Лыкунчик мигнул. Видать, вспомнил. Зимой они пихали меня головой в заснеженный газон, а тут подошел “высокий с веснушками” и шуганул их. Но это был не мой брат, а Ивкин. Митя. Только Лыкунчик этого, конечно, не знал. Поверил.

Но все же он спросил:

– А чего ж тогда… – И осекся.

Я понял: “А чего ж тогда он заступился всего один раз и больше не вмешивался, когда мы тебя изводили?”

– Он в Москве учится, в декабре приезжал на пару дней, повидаться. А сейчас у него преддипломная практика, ему разрешили писать диплом дома.
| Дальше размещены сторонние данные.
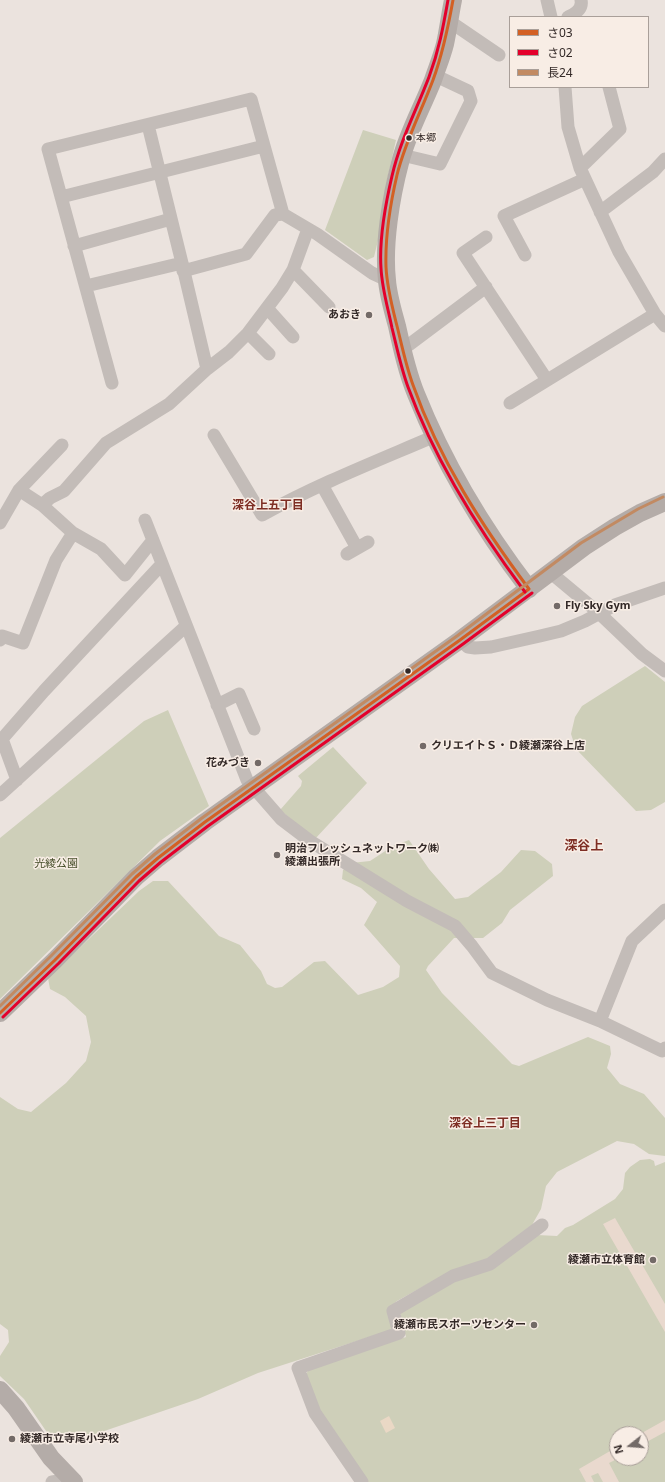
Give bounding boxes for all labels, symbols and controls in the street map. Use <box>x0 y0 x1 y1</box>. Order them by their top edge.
legend <box>509 16 649 88</box>
text: さ03 <box>547 24 573 41</box>
text: さ02 <box>547 44 573 61</box>
text: 長24 <box>547 64 573 81</box>
place label: 本郷 <box>416 132 436 144</box>
marker: 本郷 <box>404 133 414 143</box>
place label: あおき <box>328 308 361 322</box>
marker: あおき <box>364 310 374 320</box>
district label: 深谷上五丁目 <box>232 499 304 513</box>
place label: Fly Sky Gym <box>565 599 630 613</box>
marker: Fly Sky Gym <box>552 601 562 611</box>
unlabelled marker <box>403 666 413 676</box>
place label: クリエイトＳ・Ｄ綾瀬深谷上店 <box>431 739 585 753</box>
marker: クリエイトＳ・Ｄ綾瀬深谷上店 <box>418 741 428 751</box>
place label: 花みづき <box>206 756 250 770</box>
marker: 花みづき <box>253 758 263 768</box>
district label: 深谷上 <box>565 838 603 854</box>
place label: 明治フレッシュネットワーク㈱ 綾瀬出張所 <box>285 842 439 868</box>
marker: 明治フレッシュネットワーク㈱ 綾瀬出張所 <box>272 850 282 860</box>
park label: 光綾公園 <box>34 857 78 871</box>
district label: 深谷上三丁目 <box>449 1117 521 1131</box>
place label: 綾瀬市立体育館 <box>568 1253 645 1267</box>
marker: 綾瀬市立体育館 <box>648 1255 658 1265</box>
place label: 綾瀬市民スポーツセンター <box>394 1318 526 1332</box>
marker: 綾瀬市民スポーツセンター <box>529 1320 539 1330</box>
north arrow <box>609 1426 649 1466</box>
place label: 綾瀬市立寺尾小学校 <box>20 1432 119 1446</box>
marker: 綾瀬市立寺尾小学校 <box>7 1434 17 1444</box>
text: N <box>610 1443 626 1456</box>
Ловко я вывернулся, да? Быстро так и правдоподобно.

Мы оба снова посмотрели на потолок. “Левые локти” пели, как глупо устроены люди: все время убивают друг друга.

– Ты не бойся, – снисходительно повторил я.
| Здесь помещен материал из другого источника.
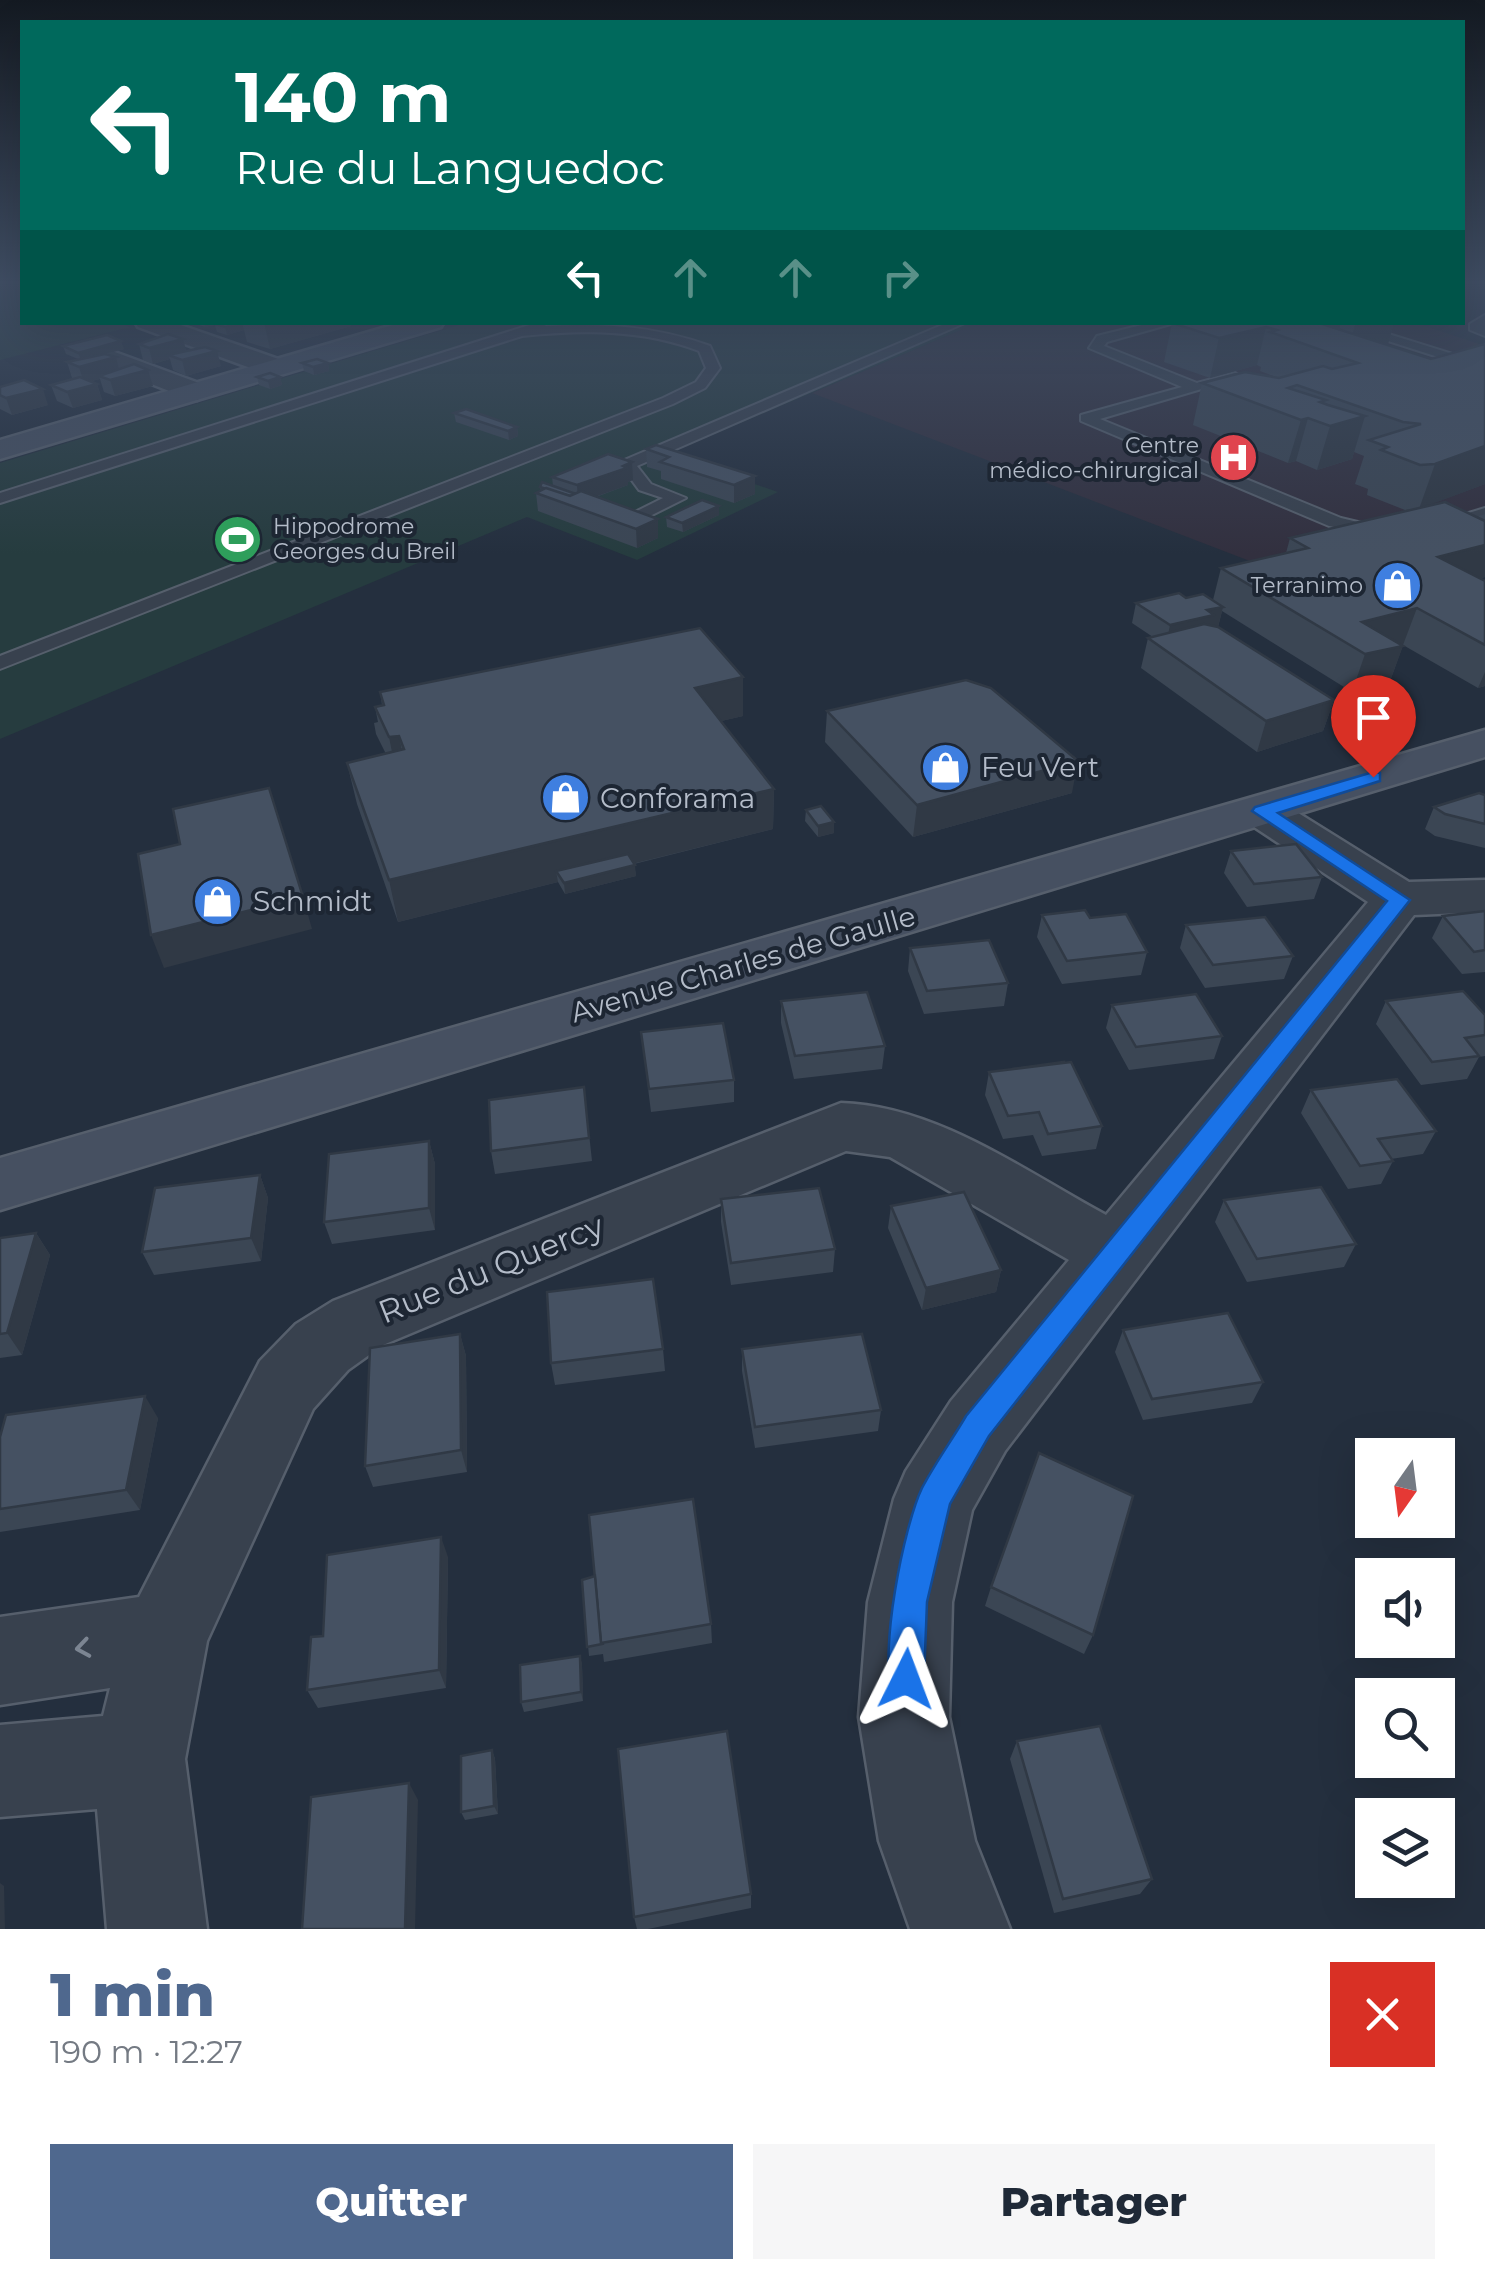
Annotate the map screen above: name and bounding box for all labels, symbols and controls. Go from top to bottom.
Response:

– Да я и не боюсь, – сказал Лыкунчик не очень уверенно.

Когда Лыкунчик уходил, на пороге он посопел и неуверенно протянул руку.

– Ты… это… Про то, что было раньше, забудь, ладно?

– Чего там, – сказал я и мысленно добавил: “Главное, что ты живой”.

Потом я до вечера думал про то, что случилось. Даже размечтался: может, Лыкунчик вовсе не плохой парень и мы сделаемся друзьями…

Ну, ладно, друзьями там или нет, но уж лезть ко мне он больше не станет.


На следующее утро я шел в гимназию, как говорится, “со свободным дыханием”. Без всякого страха и уныния – чуть ли не впервые за весь учебный год. Лыкунчик мне кивнул довольно дружелюбно, хотя в разговор и не вступил. Ну, это и понятно. Все же неловко ему за вчерашнее. Дружки Лыкунчика меня будто не замечали.

С последнего урока нас отправили в медицинский кабинет – делать прививки от энцефалита. Уже вторые в этом году. Кто-то заныл и заспорил. Но я спорить не стал: в июне я собирался в летний лагерь, а там клеща подцепить проще простого. А Лыкунчик пробовал упираться: это, мол, дело добровольное – не хочу и не пойду. Но наша классная пообещала позвонить отцу и узнать, как тот относится к принципу добровольности. Лыкунчик поежился и пошел…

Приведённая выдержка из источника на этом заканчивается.